E pela primeira vez li Almada Negreiros e li de Almada Negreiros uma fotografia genial que escreveu. Como quando a tiramos e depois nos detemos a olhar e a ver. É assim:
«Tinha um pescoço horrível, sem ligação da nuca com as costas. Uma cova em triângulo entre as homoplatas e a falha do pescoço. E aqui a cor era ordinária. Porém, a nuca perfeita de redondeza, nem saliente, nem retraída. O tronco era uma verdadeira maravilha. Era todo o segredo da sua formosura. Os seios hediondos, partidos, duas excrescências inutilizadas. O busto curto mas sólido. Os ombros grandes e largos, levemente subidos. Os braços apertavam desde o ombro até ao pulso por uma forma ridícula e sem distância. As ancas cerradas, entre menina e mulher. A linha dos ombros mais larga do que a das ancas, conforme a robustez do tronco. O ventre, bem posto, era contudo mais admirável do que formoso, mais escultural do que atraente. O umbigo, o sexo, as virilhas, era tudo infantil, inocente. As coxas é que rompiam audaciosas. A cor das coxas era clara e a do ventre incomparavelmente menos clara. Via-se que era filha de uma pessoa muito branca e de outra bastante morena. Mas a mistura não estava bem feita: a sua pele ia desde o mármore rosa-pálido até ao tijolo sujo. As costas, genialmente bem divididas por um único vinco, firme, vertical, helénico, separando duas metades simétricas, amplas, até aos rins longos. Umas nádegas de rapaz. As pernas, se tinham algum atractivo, não pertenciam contudo à maravilha daquele tronco, esse acaso feliz da natureza. As barrigas das pernas, grosseiras, saltimbancanescas. Os joelhos estropiados. Os pés horríveis, o pior de tudo juntamente com as mãos. Estas davam a impressão de não fecharem, desajeitadas, incompletas, mal terminadas, falhas de paciência. Os dedos não se punham direitos. As unhas roídas até para lá do meio. Enfim, as extremidades péssimas. Dir-se-ia que a desordem da sua vida ia dar cabo daquela obra-prima da natureza e começara já a sua destruição pelas extremidades.
A cabeça também era incompleta, mas tinha qualquer beleza que se ligava com o tronco. A testa pequeníssima ao alto e ao largo. Bons cabelos lisos, mal começados na frente, com remoinhos.

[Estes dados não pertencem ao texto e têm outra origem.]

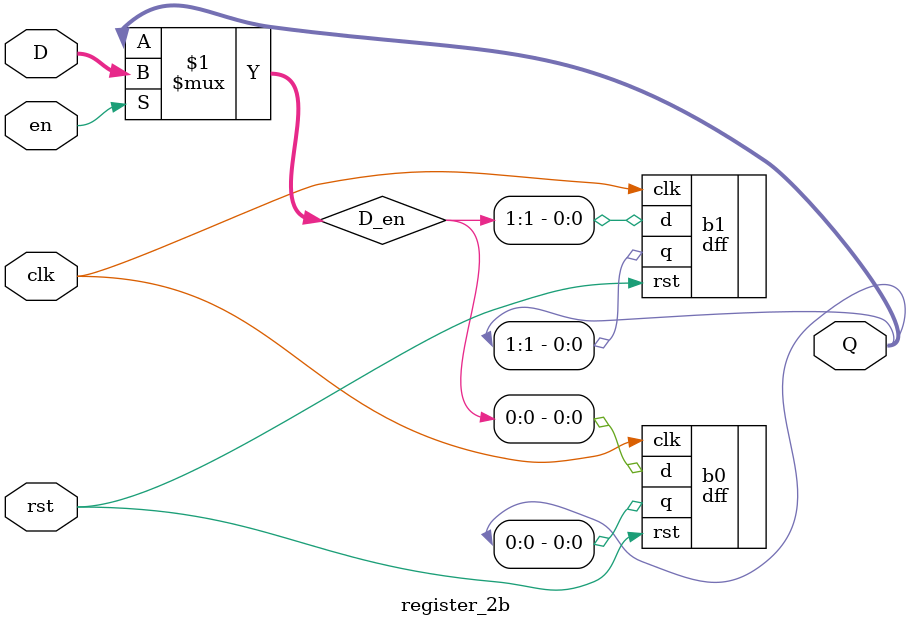
<source format=v>
module register_2b (
	input clk,
	input rst,
	input en,
	input [1:0] D,
	output [1:0] Q
);
	wire [1:0] D_en;
	assign D_en = en ? D : Q;

	dff b0(.q(Q[0]), .d(D_en[0]), .clk(clk), .rst(rst));
	dff b1(.q(Q[1]), .d(D_en[1]), .clk(clk), .rst(rst));
endmodule

</source>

As orelhas pobres, minúsculas e engraçadas. Uma boca ingénua, sem a sua maldade, e um jeito pândego ao canto da direita. Autentica boca de rua. Bons dentes, curtos, já separados, e as gengivas gastas. Os olhos míopes não davam o encanto que prometiam. O nariz pequeno e perfeito. O perfil desde o fim da testa, com a boca fechada, até ao busto, era formidável de inteireza e de carácter meridional, peninsular, português. Bastante viril e sem por isso ser masculino. (…)
A diferença entre o perfil e a frente era esmagadora. Ela tinha escarrada num focinho animal a triste vida que levava. A fisionomia era canalha e grosseira, e o seu perfil nobre e puro, não cabia ali.»
A miuda do filme da Sofia Coppola era bonita. Branquinha, mas bonita. Não percebi, contudo, qual o fetiche da roupinha colegial. Assim como certamente não vou perceber, amanhã, o Fernando Luís a dizer «a gaja é minha filha», pá.